Para as novas gerações o nome Vania Toledo pode não representar algo, ao menos para aqueles amantes da fotografia. Durante muitos anos, a sua fotografia era como se fosse uma grife. Quem não queria posar para as lentes de Vania Toledo? Quem não gostaria de se permitir a liberar seus desejos e suas fantasias diante daquela mestra de olhar apurado e com muito bom gosto estético? Responsável por imagens icônicas da cena cultural brasileira desde os anos 1970, a mineira Vania Toledo nascida em 1945, mudou-se para São Paulo em 1961, retratou do jetset nacional que bombava nos anos 80 à capas de discos de grandes artistas como Ney Matogrosso e Rita Lee.
Em 1978 iniciou sua carreira fotográfica, no jornal “Aqui São Paulo”, no qual foi editora de fotografia. Abriu seu próprio estúdio em 1981, e colaborou com várias publicações brasileiras, dentre elas as revistas Vogue, Claudia, Veja, Playboy e IstoÉ e as internacionais como Time, Life e Connaiseur. Vania ficou conhecida como retratista, tendo fotografado várias figuras conhecidas da cena cultural brasileira, grandes estrelas de TV e principalmente do teatro, que ela diz ser sua paixão. Além de trabalhar com fotografia de palco e bastidores do teatro, fez muitas das capas de discos e livros.
Uma de suas características mais fortes é o fato de fotografar em preto e branco na maioria dos seus trabalhos, utilizou a foto colorida em poucos trabalhos, em geral capas de livros, discos ou para revistas. Publicou dois livros de retratos que fizeram muito sucesso, um com retratos masculinos, chamado “Homens” (1980), e outro de retratos femininos, intitulado “Personagens Femininos” (1992).
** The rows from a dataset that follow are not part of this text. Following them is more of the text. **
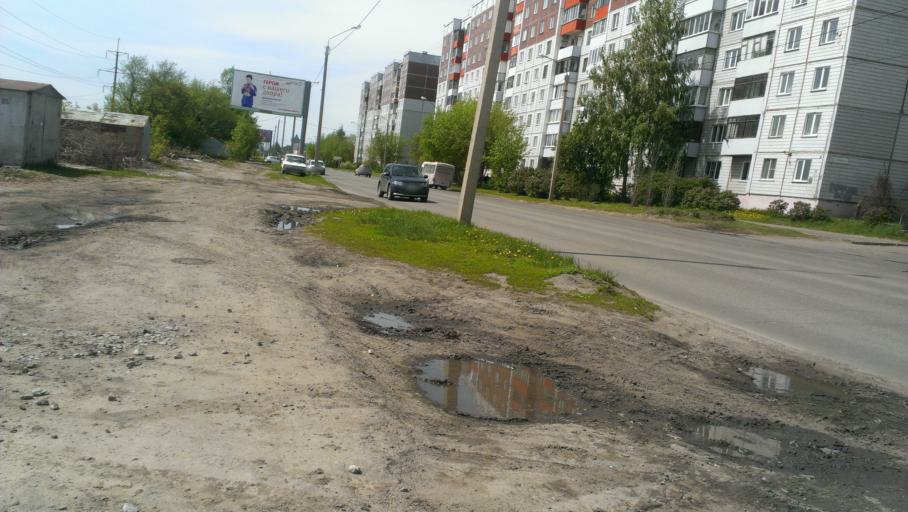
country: RU
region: Altai Krai
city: Novosilikatnyy
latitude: 53.3566
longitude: 83.6636
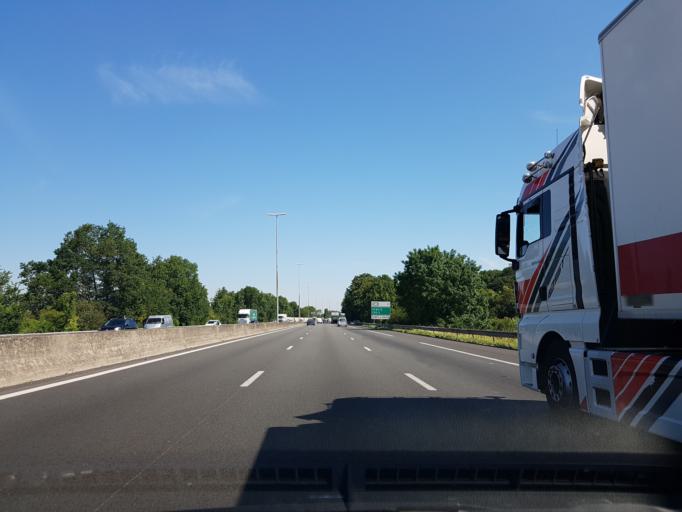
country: FR
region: Ile-de-France
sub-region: Departement du Val-d'Oise
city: Survilliers
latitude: 49.0941
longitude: 2.5504
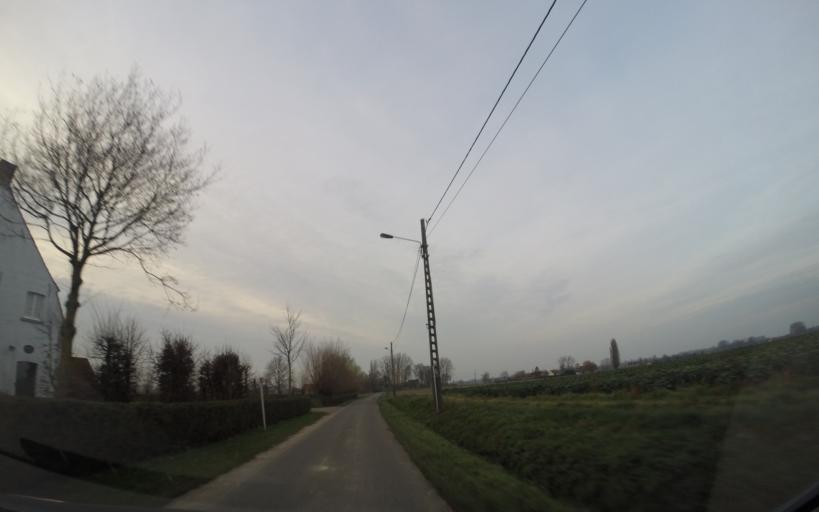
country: BE
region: Flanders
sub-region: Provincie West-Vlaanderen
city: Ruiselede
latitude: 51.0211
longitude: 3.4151
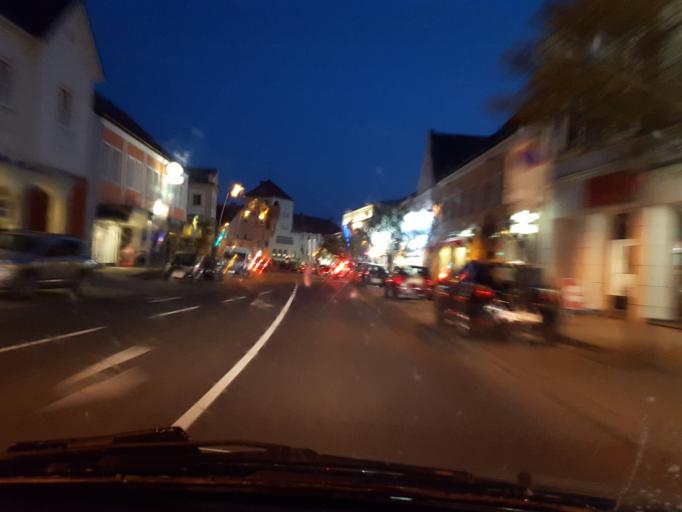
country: AT
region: Lower Austria
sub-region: Politischer Bezirk Scheibbs
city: Wieselburg
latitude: 48.1318
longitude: 15.1393
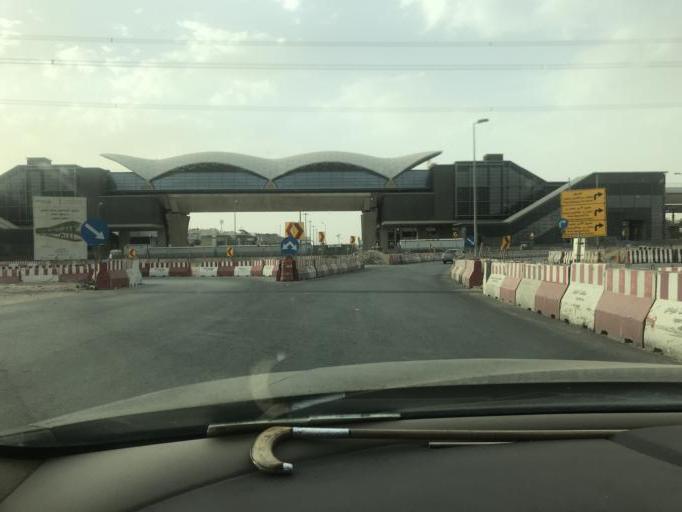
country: SA
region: Ar Riyad
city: Riyadh
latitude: 24.7851
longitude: 46.6608
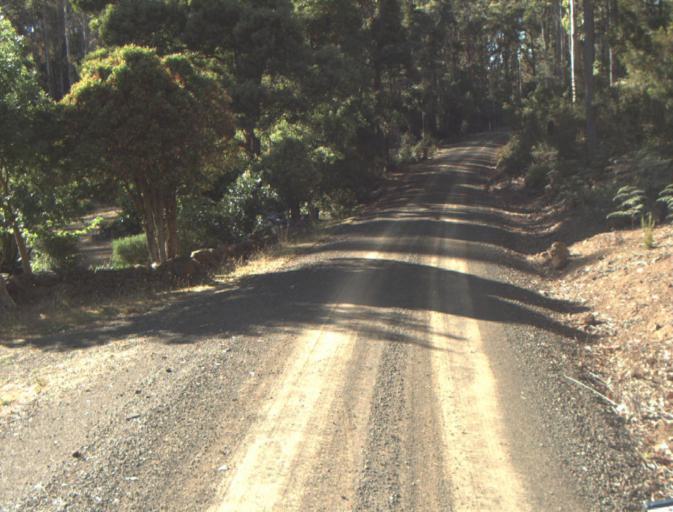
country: AU
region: Tasmania
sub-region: Launceston
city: Mayfield
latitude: -41.2920
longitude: 147.1829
Ela tentava responder com simplicidade ao dom de retratar tão bem o outro: “Sou apaixonada pelo ser humano, pelo rosto, pela expressão, pelo olho”. E afirmava que dava a cada personagem um tratamento peculiar. “Não tenho luz pronta. Faço a luz para ela. Tento valorizar o que acho que pode favorecer a pessoa”. (Agência Estado)
Seu livro “Homens” fez com que ficasse conhecida em todo o país devido à repercussão que obteve. O livro contém fotografias de 34 homens nus, anônimos, como o próprio filho de Vania Toledo, e famosos, como Caetano Veloso (foto ao lado), Nuno Leal Maia, Walter Franco, Roberto de Carvalho e Ney Matogrosso. Toledo conta em entrevista que a ideia do livro surgiu após refletir sobre o fato de seu marido possuir várias revistas de mulheres nuas, tendo assim acesso à imagem do corpo de inúmeras mulheres, ao mesmo tempo em que os únicos corpos masculinos nus que ela conhecia eram o dele e o de seu filho. Toledo se perguntava por que não poderia ela, como mulher, conhecer os corpos de outros homens, constituindo assim uma igualdade de desejo para ambos os gêneros. Já que não havia muitas publicações nacionais com homens nus, ela fez a sua própria. Dessa forma, aconteceu o trabalho, que é obra referencial na fotografia brasileira, uma compilação de retratos que mostram como o homem lidava com seu próprio corpo nas décadas de setenta e oitenta. Nos anos setenta, havia um espírito maior de liberdade, como conta Vania na mesma entrevista: “Eu pertenci, felizmente, a uma época onde a liberdade do pensar, do agir, do tirar a roupa, era uma atitude libertária e normal.” Os movimentos de contracultura dos anos sessenta e setenta discutiam a liberdade sexual, e nesse período os estudos de gênero se fortificaram e começaram a discutir a imagem do corpo feminino e do corpo masculino, e a questionar o sistema vigente. As fotografias de Toledo foram feitas nesse momento de efervescência de tais debates.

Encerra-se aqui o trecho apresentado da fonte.